TOUCHER : passer son doigt sur les couvertures.
Les regrets sont trop forts ou la curiosité trop grande. Alors on passe son doigt sur les tranches alignées. On veut sentir les collines de la littérature, les montagnes des titres sur-imprimés, les valons des vieilles couvertures granuleuses, les plaines calmes du papier. On ne vit plus que par le bout des doigts. Nos papilles sont nos extrémités tactiles. On imagine les trésors que renferment tous ces coffres mystérieux. Caresser les tranches.
que de sensations ! J'aime beaucoup.
Je lis toujours ces chroniques avec délice ...
Comme je te l'ai dit sur ton blog Wen, j'adore cette nouvelle plume. Je suis, je crois, décidément plus sensible à la prose. Et celle-ci te va bien.
^^"
Ce n'est pas une nouvelle plume... je me sens très gênée...

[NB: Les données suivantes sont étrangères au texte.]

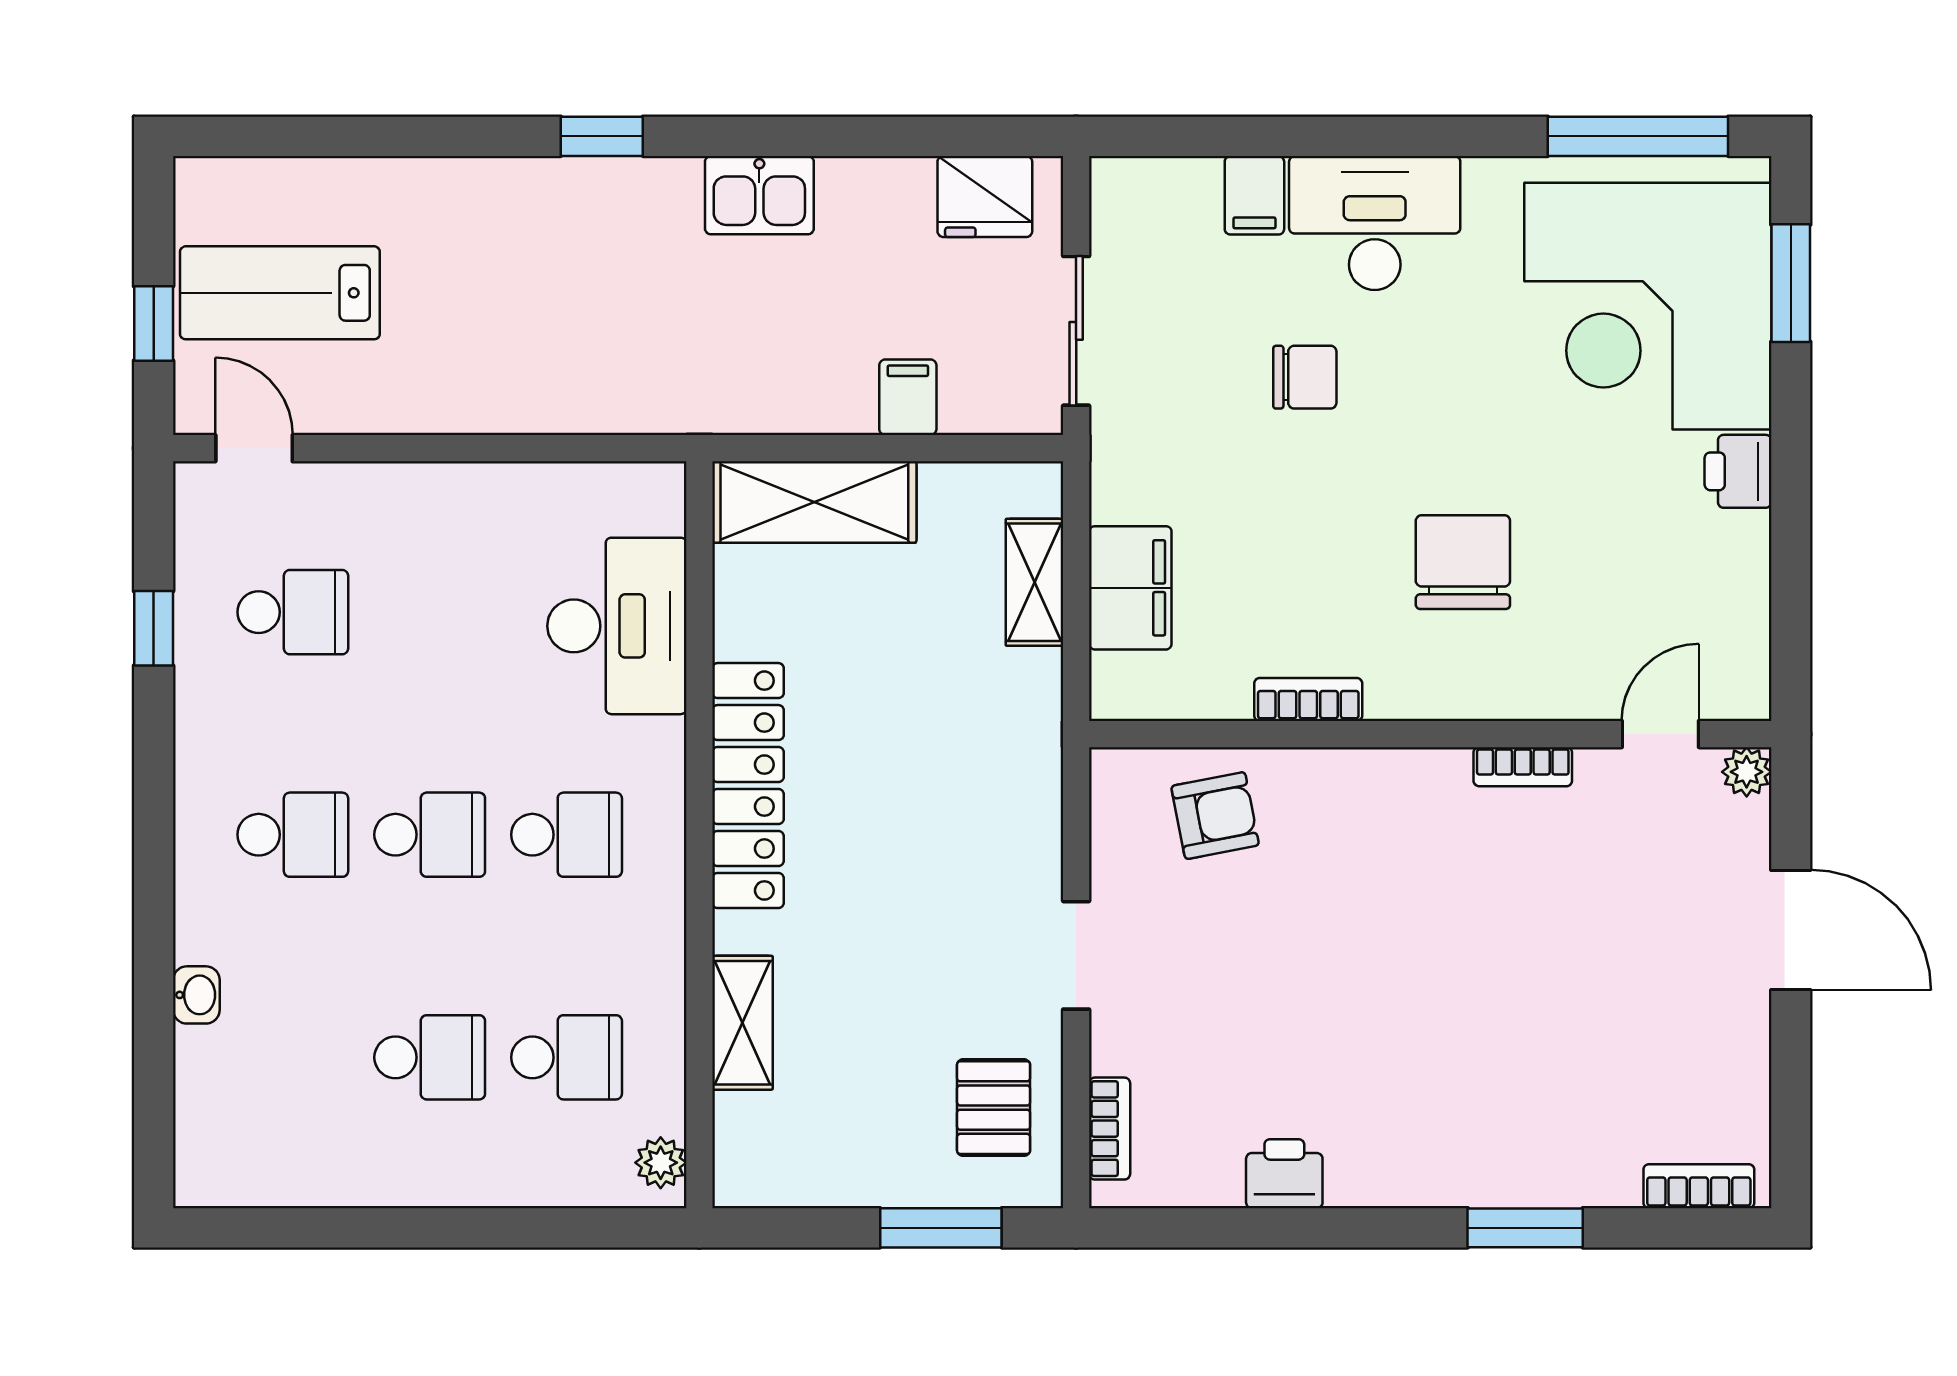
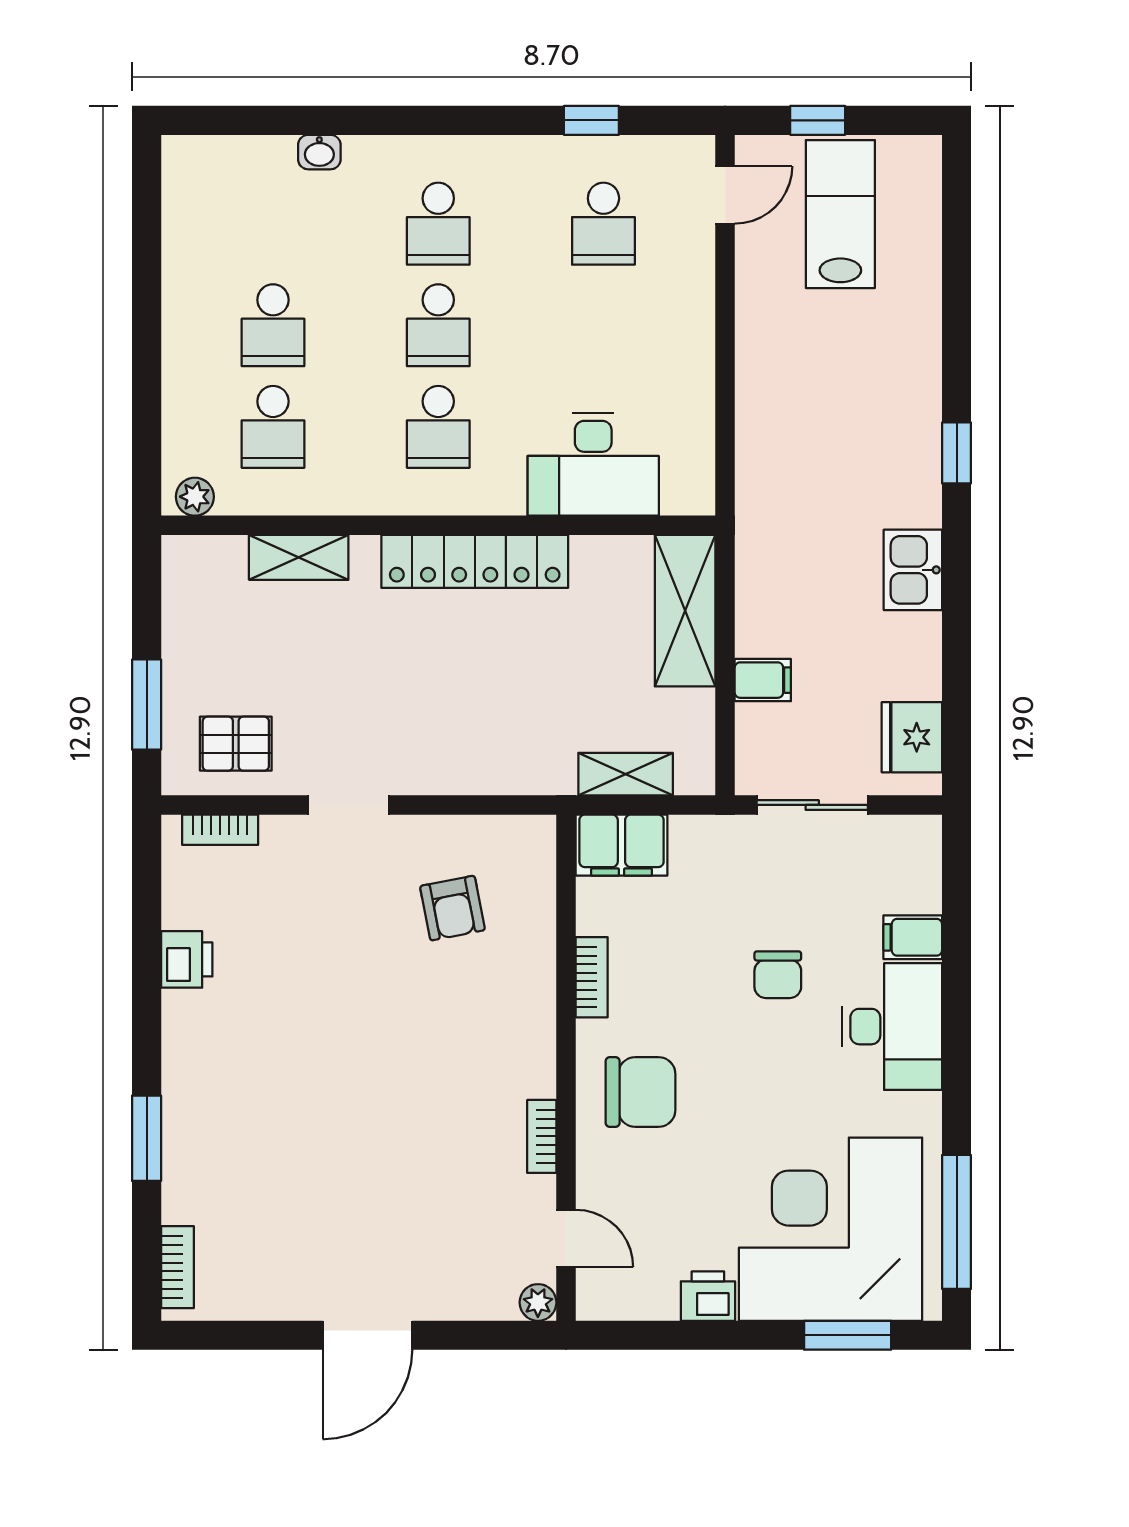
bookcase: (1308, 699) -> (592, 977), moved
wall: (1430, 734) -> (566, 1068), moved
door: (1660, 734) -> (566, 1239), moved
bookcase: (1523, 767) -> (542, 1136), moved
plant: (1747, 772) -> (538, 1302), moved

CHERCHER : voir à travers.
On sait. Mais on ne sait pas encore que l’on sait. Ou plutôt on se ment. On ne veut pas l’avouer. On sait déjà ce qu’on cherche, ce que l’on veut. Mais pour le plaisir on s’ignore. On continue à faire traîner nos yeux. On regarde partout, sauf là où il faut. On fait semblant de s’intéresser à telle ou telle couverture. « Quel drôle de nom ! », « Jolie police ! », « Ça manque de couleurs… ». Et finalement on ne tient plus. On s’accroupit, se penche, sur la pointe des pieds, du bout des doigts, fébrilement ou sans réserve, on s’étire, se recroqueville. On pose les doigts sur le haut de l’objet tant désiré, et sent - enfin ! - les pages sous nos doigts, nous chatouiller, et quelques grains de poussières. On le penche. Parfois on se dit qu’il va tomber. On le tire. Mais au pire ce sera dans nos bras. On le fait glisser. Petite rotation à nouveau. On se relève. On se détend. On observe la couverture pour vérifier. Oui, c’est bien lui, c’est le bon. Pour faire durer le suspens, on se force à lire la quatrième de couverture. Et enfin on soupire. On a choisi.

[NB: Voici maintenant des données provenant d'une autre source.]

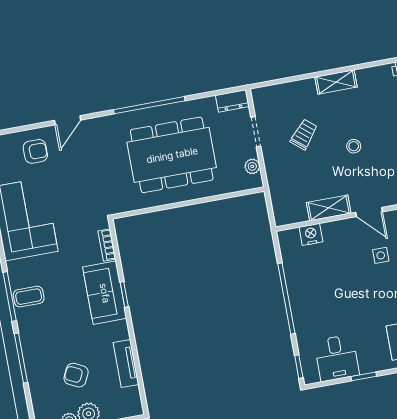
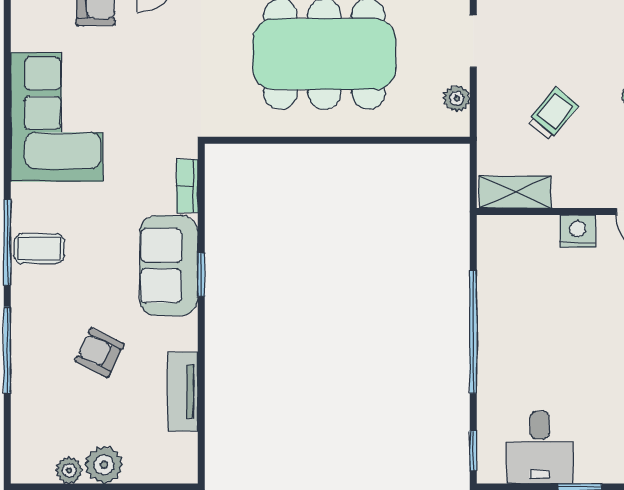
trolley: (304, 134) -> (553, 114), moved
shelving: (329, 208) -> (515, 192), moved
nightstand: (311, 234) -> (578, 231), moved
armchair: (76, 375) -> (99, 353), moved

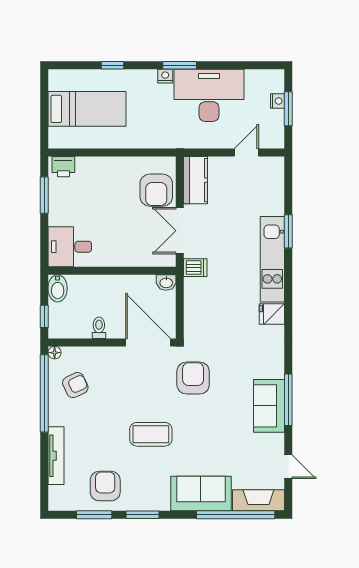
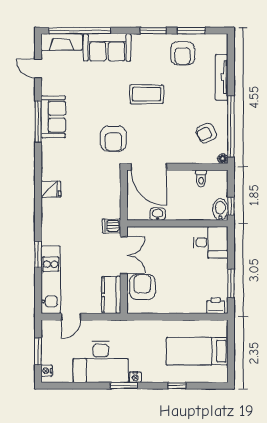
nightstand: (277, 101) -> (47, 371), moved
kitchen unit: (272, 259) -> (51, 280), moved
washbasin: (166, 282) -> (158, 214), moved
window: (44, 316) -> (231, 206), moved
toilet: (99, 328) -> (201, 178), moved

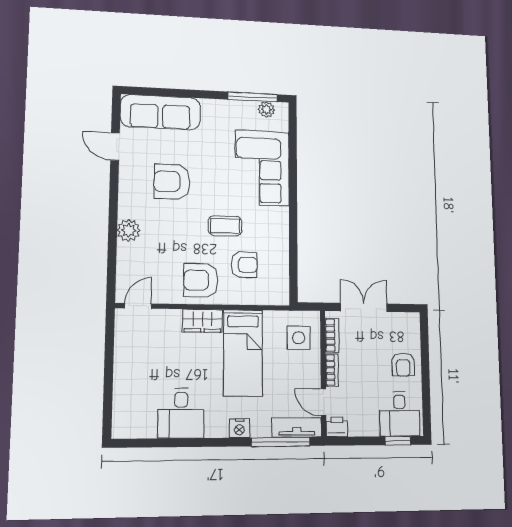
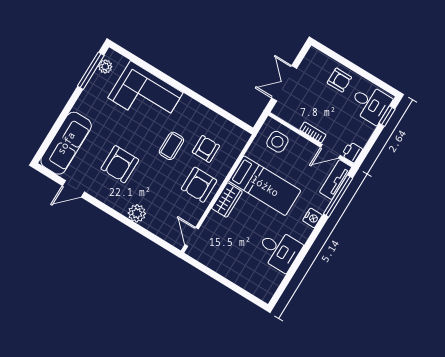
bookcase: (332, 335) -> (290, 118), removed

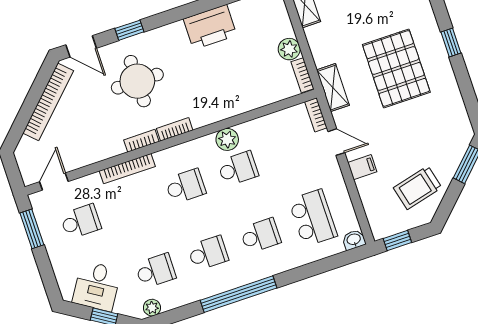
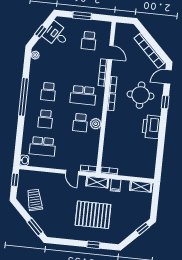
printer: (210, 27) -> (151, 127), moved
plant: (289, 49) -> (124, 170), removed
door: (336, 142) -> (72, 173), hinge flipped
filing cabinet: (362, 167) -> (116, 185), moved
door: (54, 182) -> (111, 52), moved
school desk: (185, 186) -> (83, 95), width x1.85
window: (32, 229) -> (82, 16), moved
school desk: (156, 271) -> (51, 64), removed

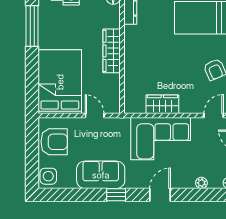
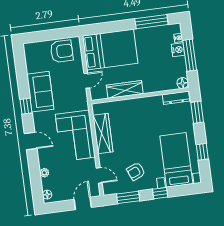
wardrobe: (112, 51) -> (125, 89), moved
wardrobe: (162, 104) -> (103, 133), width x1.50
armchair: (54, 142) -> (62, 51), turned -90
side table: (48, 176) -> (34, 50), removed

MANGER : se rassasier de mots.
Des images à croquer et à laisser fondre sous la langue pour faire durer le plaisir.
Encore !
PATIENTER: rendre les mots plus savoureux
Pas de panique, il en reste encore quelques uns et une deuxième série est vaguement en ébauche (dans ma tête)

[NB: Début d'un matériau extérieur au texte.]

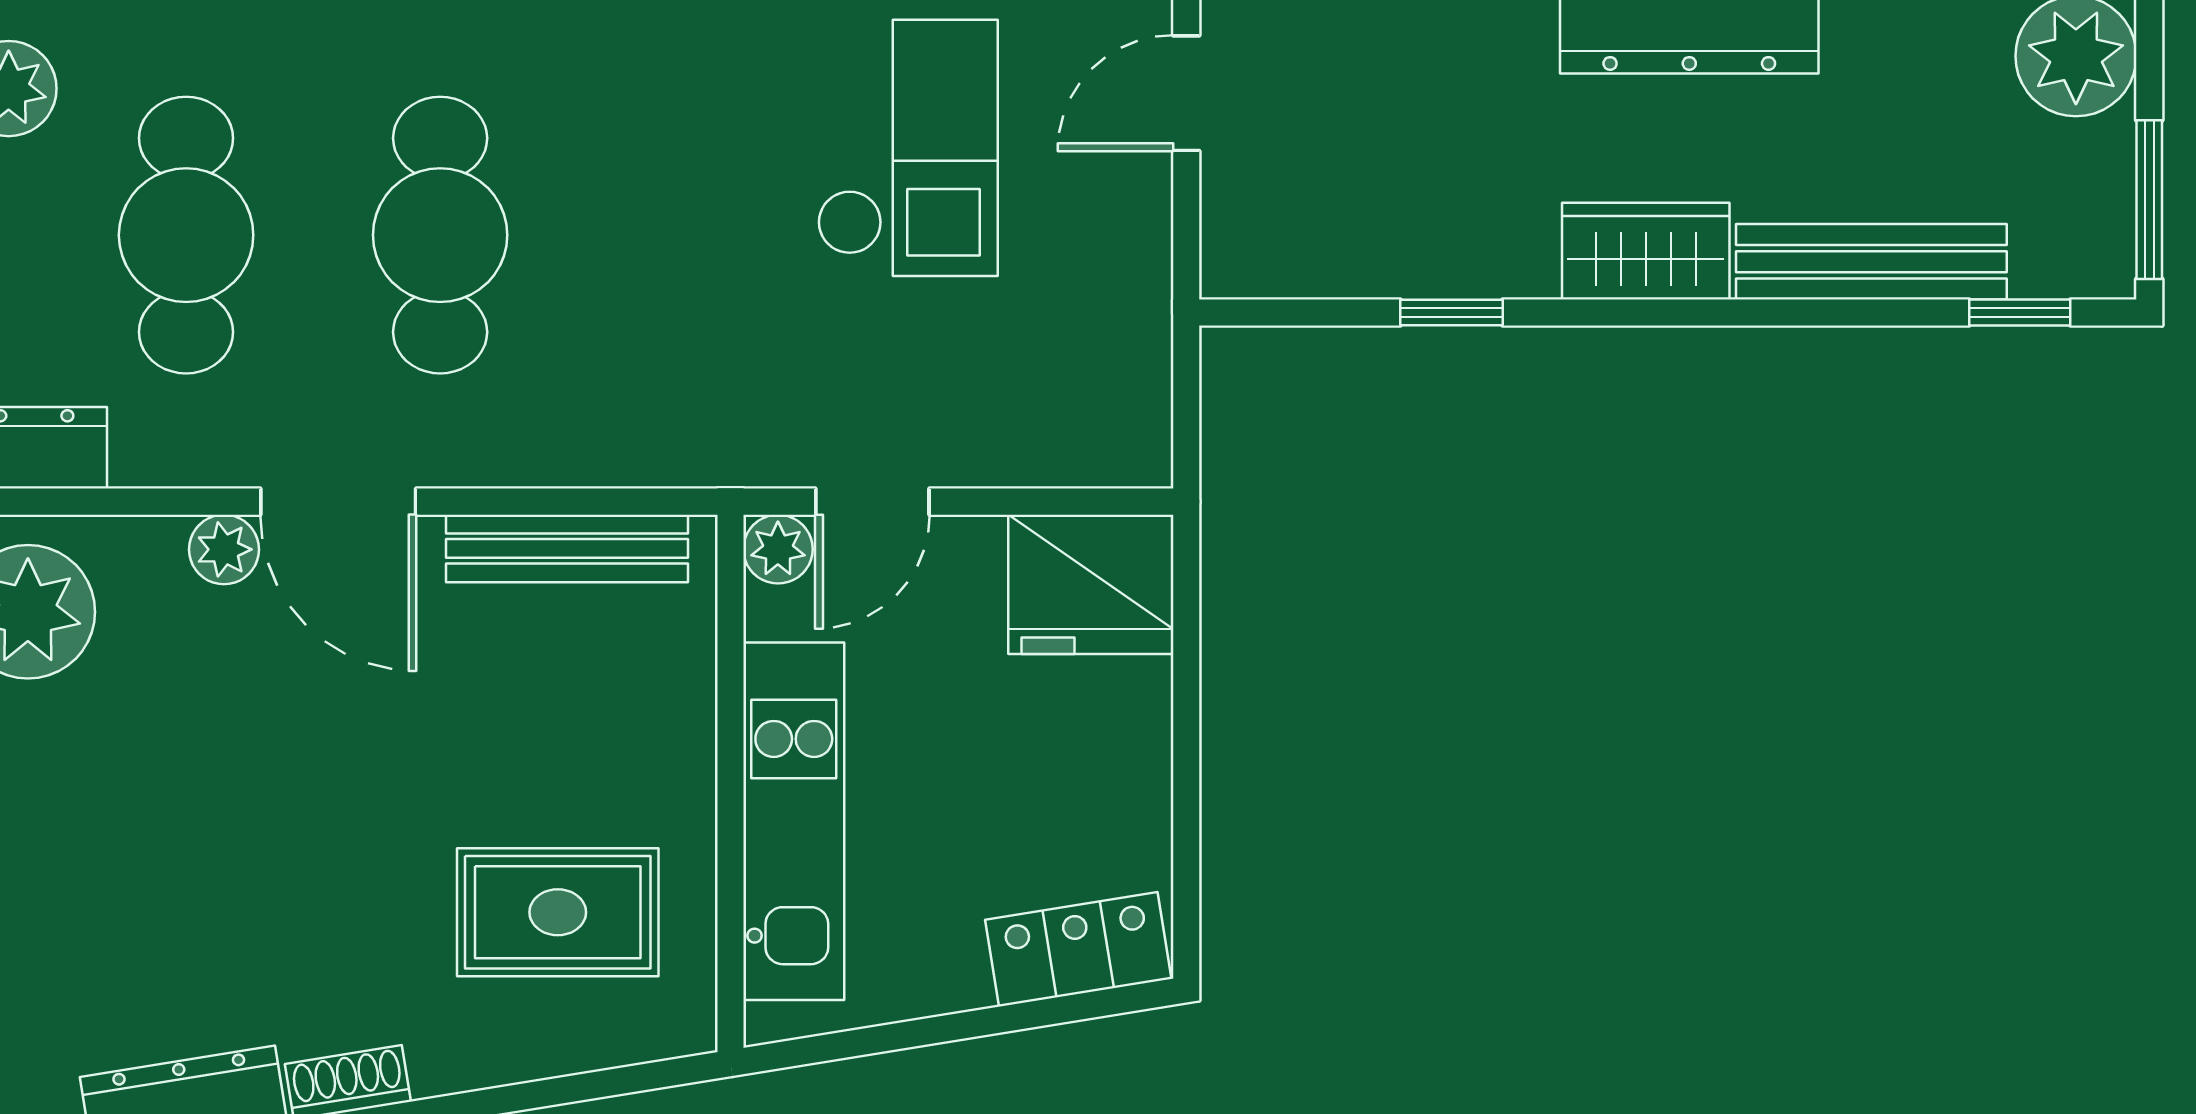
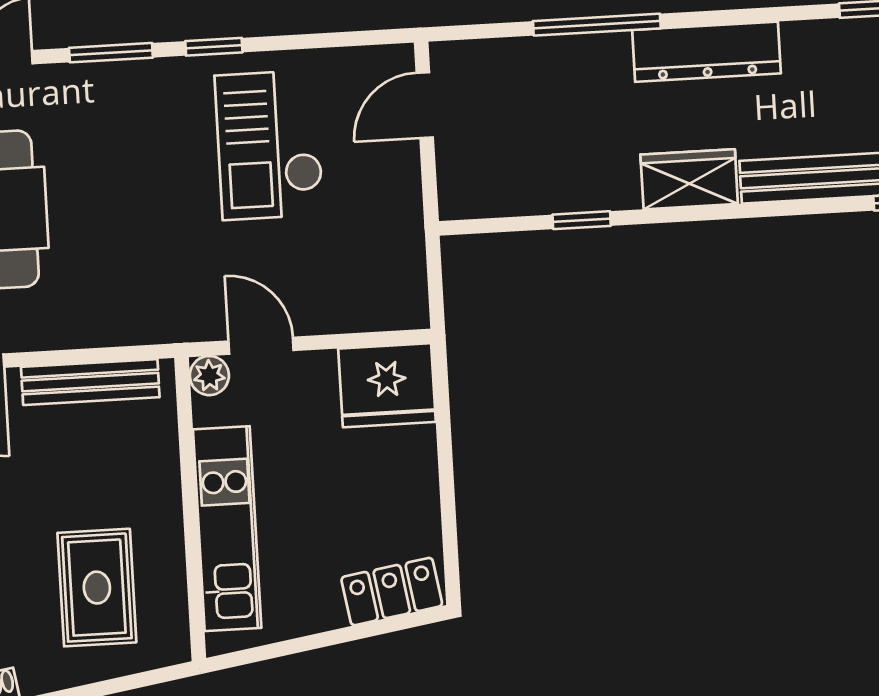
checkout: (907, 148) -> (269, 145), turned 180
door: (872, 502) -> (261, 346), swing flipped
rug: (558, 912) -> (97, 588), turned 90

SALIVER : se contenter de l'odeur des idées
SALE-HIVER : exprimer son mécontentement à l'ombre de feuilles tombées
UnAutreLapin a dit :
SALE-HIVER :
exprimer son mécontentement à l'ombre de feuilles tombées
Comment tu dis
pas déjà ?
Ah oui...
Edit : A chaque fois que je la relis, je reste scotché, elle est vraiment splendide cette phrase!